Posted by: ben wolfson | August 02, 2005 at 01:14 AM
This is starting to sound like the "Disgusting English Candy Drill" in Gravity's Rainbow.
Since John is in Singapore, he can probably get the Asian equivalent of salted licorice, salted plum candies. Another thing you have to grow up eating. I am third-generation Chinese-American, and less assimilated older relatives used to bring bags of salted plums as presents. The taste is indescribably awful: on top of the prune-like flavor, sour salt. Since these were real plums, the stone was still in the center, and you had to nibble around it. Sugar candies also come in this flavor.
Green tea flavors (more popular in Japan) seem to have crossed over quite nicely.
The only indisputably superior Western achievement is desserts, and they owe chocolate to the New World.
Posted by: sara | August 03, 2005 at 10:00 AM
I thought I had successfully repressed those plums. Gah. Give me flan any day. Or frozen custard, either.
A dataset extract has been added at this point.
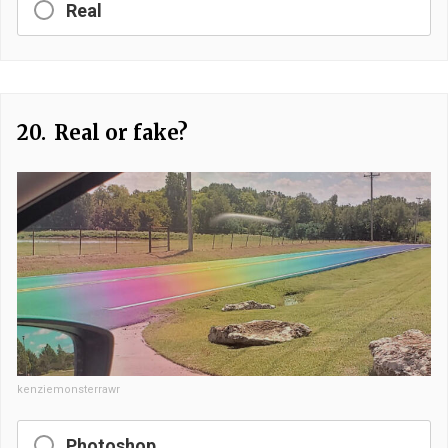
Real
20.
Real or fake?
kenziemonsterrawr
Photoshop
Posted by: Carlos | August 04, 2005 at 08:42 AM
I tried the Altoids Sour Cherry gum and also had a real bad experience! I had the same "painful cracks developed on the side of my tongue". My teeth hurt for days - something is seriously wrong with this gum! Now given I chewed the whole pack in about an hour, but I don't think it should have put my mouth is serious pain for days?!
dc
Posted by: Dcee3 | May 18, 2006 at 06:09 AM
Now this is the kind of blogging i like...
I love marmite ;)
and salty liquorice and all sour sweets. Swedish fish are sold in IKEA and are not salty.
Really want to try the lemon straw thing...sounds fantastic.